Die Parteichefs könnten versucht sein, die Schuld an den schlechten Vertrauenswerten dem jeweils anderen in die Schuhe zu schieben. Oder sich am Koalitionspartner zu reiben, um bei den eigenen Anhängern Punkte zu sammeln.
Aber Fehlanzeige. „Der Koalitionspartner wird auf unserem Bundeskongress kein, oder zumindest kein großes Thema sein“, heißt es bei den Grünen. „Sich an den Grünen zu reiben, wird null Thema sein“, heißt es fast gleichlautend aus der ÖVP.
Dauer-Streitthema ist weg
Tatsächlich ist seit Nehammer ein koalitionäres Streitthema weggefallen: die Flüchtlingspolitik. „Es sind jetzt keine Emotionen in dem Thema drinnen“, bestätigt ein ÖVPler die atmosphärische Veränderung. Die Grünen sind darüber sehr erleichtert, denn die Kurz-ÖVP hatte – ohne Rücksicht auf die grüne Basis – regelmäßig mit Provokationen übergelaufene FPÖ-Wähler bedient. „Ich glaube, die Grünen sind überrascht, wie geräuschlos und professionell wir die Voraussetzungen dafür schaffen, 100.000 bis 200.000 Menschen in Österreich zu versorgen“, heißt es in der ÖVP.
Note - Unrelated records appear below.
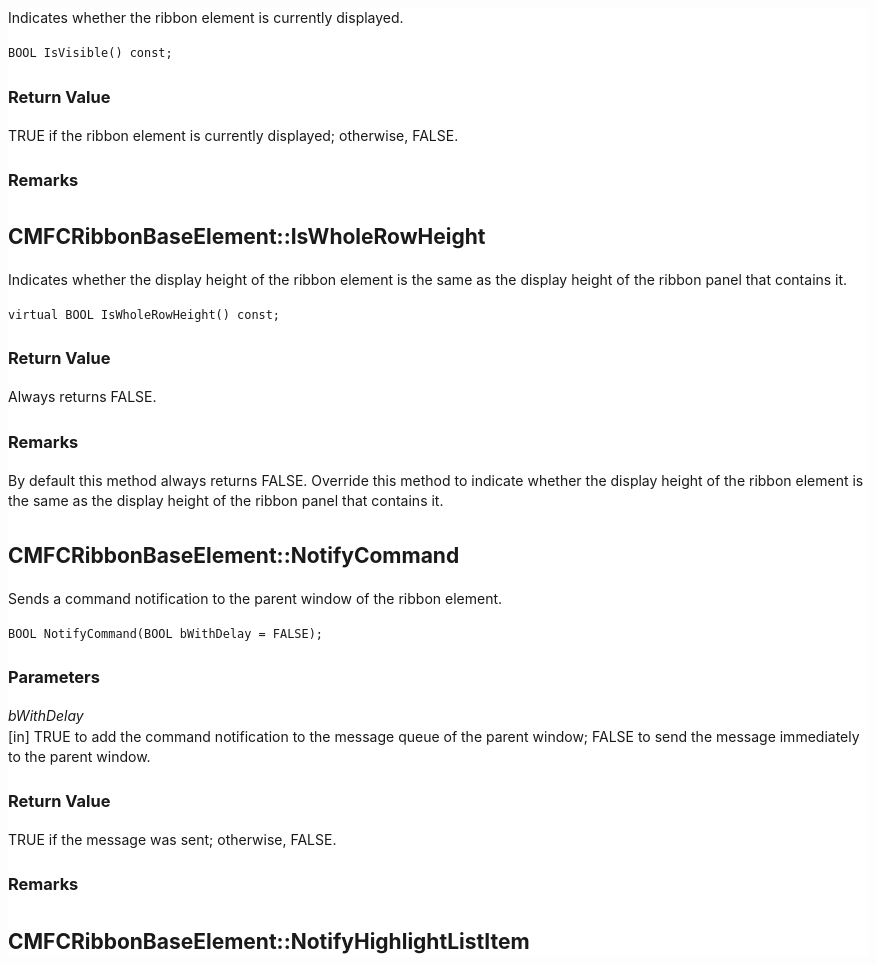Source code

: Indicates whether the ribbon element is currently displayed.

```
BOOL IsVisible() const;
```

### Return Value

TRUE if the ribbon element is currently displayed; otherwise, FALSE.

### Remarks

## <a name="iswholerowheight"></a> CMFCRibbonBaseElement::IsWholeRowHeight

Indicates whether the display height of the ribbon element is the same as the display height of the ribbon panel that contains it.

```
virtual BOOL IsWholeRowHeight() const;
```

### Return Value

Always returns FALSE.

### Remarks

By default this method always returns FALSE. Override this method to indicate whether the display height of the ribbon element is the same as the display height of the ribbon panel that contains it.

## <a name="notifycommand"></a> CMFCRibbonBaseElement::NotifyCommand

Sends a command notification to the parent window of the ribbon element.

```
BOOL NotifyCommand(BOOL bWithDelay = FALSE);
```

### Parameters

*bWithDelay*<br/>
[in] TRUE to add the command notification to the message queue of the parent window; FALSE to send the message immediately to the parent window.

### Return Value

TRUE if the message was sent; otherwise, FALSE.

### Remarks

## <a name="notifyhighlightlistitem"></a> CMFCRibbonBaseElement::NotifyHighlightListItem
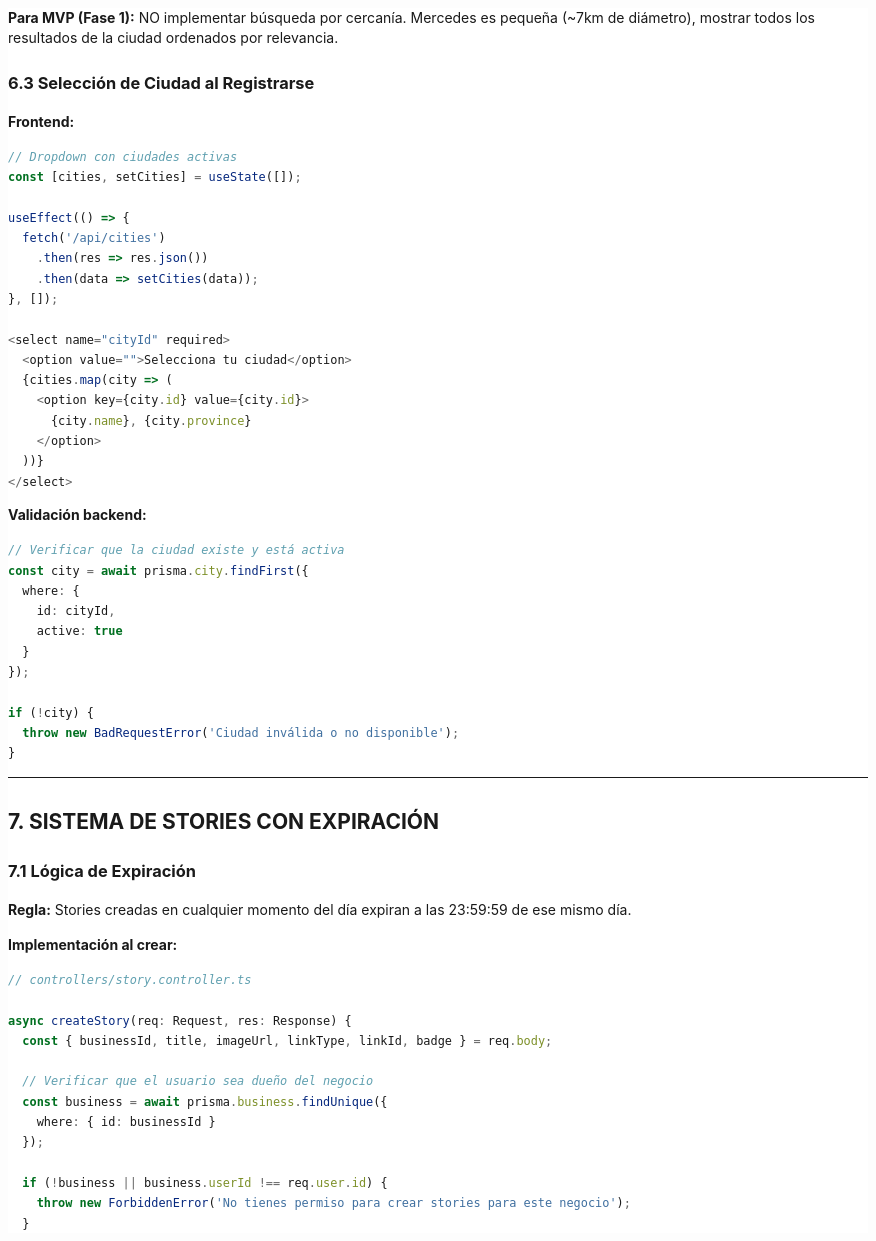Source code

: **Para MVP (Fase 1):** NO implementar búsqueda por cercanía. Mercedes es pequeña (~7km de diámetro), mostrar todos los resultados de la ciudad ordenados por relevancia.

### 6.3 Selección de Ciudad al Registrarse

**Frontend:**
```typescript
// Dropdown con ciudades activas
const [cities, setCities] = useState([]);

useEffect(() => {
  fetch('/api/cities')
    .then(res => res.json())
    .then(data => setCities(data));
}, []);

<select name="cityId" required>
  <option value="">Selecciona tu ciudad</option>
  {cities.map(city => (
    <option key={city.id} value={city.id}>
      {city.name}, {city.province}
    </option>
  ))}
</select>
```

**Validación backend:**
```typescript
// Verificar que la ciudad existe y está activa
const city = await prisma.city.findFirst({
  where: {
    id: cityId,
    active: true
  }
});

if (!city) {
  throw new BadRequestError('Ciudad inválida o no disponible');
}
```

---

## 7. SISTEMA DE STORIES CON EXPIRACIÓN

### 7.1 Lógica de Expiración

**Regla:** Stories creadas en cualquier momento del día expiran a las 23:59:59 de ese mismo día.

**Implementación al crear:**

```typescript
// controllers/story.controller.ts

async createStory(req: Request, res: Response) {
  const { businessId, title, imageUrl, linkType, linkId, badge } = req.body;

  // Verificar que el usuario sea dueño del negocio
  const business = await prisma.business.findUnique({
    where: { id: businessId }
  });

  if (!business || business.userId !== req.user.id) {
    throw new ForbiddenError('No tienes permiso para crear stories para este negocio');
  }

```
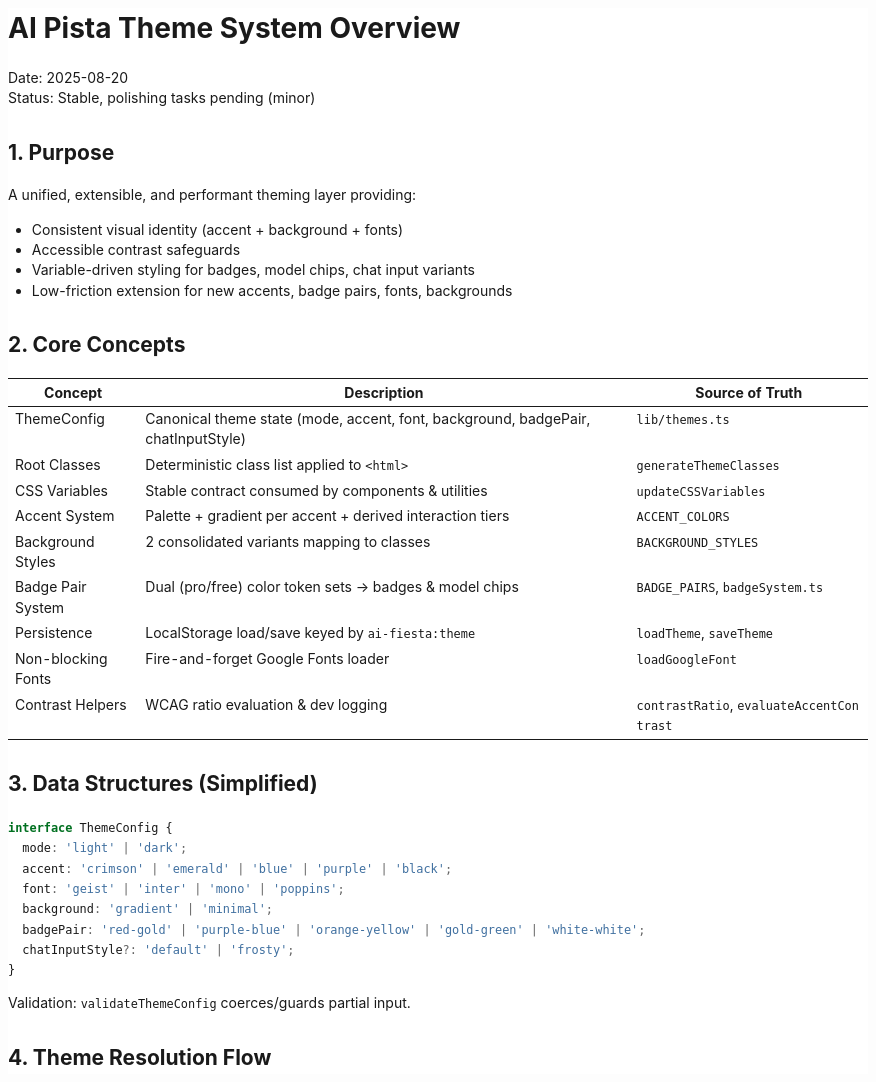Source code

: # AI Pista Theme System Overview

Date: 2025-08-20  
Status: Stable, polishing tasks pending (minor)

## 1. Purpose

A unified, extensible, and performant theming layer providing:

- Consistent visual identity (accent + background + fonts)
- Accessible contrast safeguards
- Variable-driven styling for badges, model chips, chat input variants
- Low-friction extension for new accents, badge pairs, fonts, backgrounds

## 2. Core Concepts

| Concept            | Description                                                                       | Source of Truth                           |
| ------------------ | --------------------------------------------------------------------------------- | ----------------------------------------- |
| ThemeConfig        | Canonical theme state (mode, accent, font, background, badgePair, chatInputStyle) | `lib/themes.ts`                           |
| Root Classes       | Deterministic class list applied to `<html>`                                      | `generateThemeClasses`                    |
| CSS Variables      | Stable contract consumed by components & utilities                                | `updateCSSVariables`                      |
| Accent System      | Palette + gradient per accent + derived interaction tiers                         | `ACCENT_COLORS`                           |
| Background Styles  | 2 consolidated variants mapping to classes                                        | `BACKGROUND_STYLES`                       |
| Badge Pair System  | Dual (pro/free) color token sets -> badges & model chips                          | `BADGE_PAIRS`, `badgeSystem.ts`           |
| Persistence        | LocalStorage load/save keyed by `ai-fiesta:theme`                                 | `loadTheme`, `saveTheme`                  |
| Non-blocking Fonts | Fire-and-forget Google Fonts loader                                               | `loadGoogleFont`                          |
| Contrast Helpers   | WCAG ratio evaluation & dev logging                                               | `contrastRatio`, `evaluateAccentContrast` |

## 3. Data Structures (Simplified)

```ts
interface ThemeConfig {
  mode: 'light' | 'dark';
  accent: 'crimson' | 'emerald' | 'blue' | 'purple' | 'black';
  font: 'geist' | 'inter' | 'mono' | 'poppins';
  background: 'gradient' | 'minimal';
  badgePair: 'red-gold' | 'purple-blue' | 'orange-yellow' | 'gold-green' | 'white-white';
  chatInputStyle?: 'default' | 'frosty';
}
```

Validation: `validateThemeConfig` coerces/guards partial input.

## 4. Theme Resolution Flow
Tatsächlich loben die Grünen die gute Gesprächsbasis zwischen Nehammer und Kogler. Neuwahlen sind kein Thema mehr, Nehammer hat klar gemacht, dass er die Periode bis 2024 durchziehen will.
Ächzen unter den Krisen
Also alles paletti bei Türkis-Grün?
Nicht ganz. Die Koalitionsparteien ächzen unter den Endlos-Krisen. Kogler wird seine Delegierten darauf einstimmen, dass in der Energiekrise Grüne mitunter Dinge tun müssen, die man von ihnen nicht erwarten würde – etwa, sich bei menschenrechtlich fragwürdigen Regimen um klimaschädliches Gas anzustellen. Oder höheren Ausgaben für Rüstung zuzustimmen.
Der Dreifach-Krisen-Herbst aus Krieg, Pandemie und Teuerung wird auch auf dem ÖVP-Parteitag im Zentrum stehen, wenngleich der angehende ÖVP-Chef eigene Akzente setzen will: Er muss klarmachen, was - etwa im Unterschied zu Kurz - das Charakteristikum einer Nehammer-ÖVP sein wird.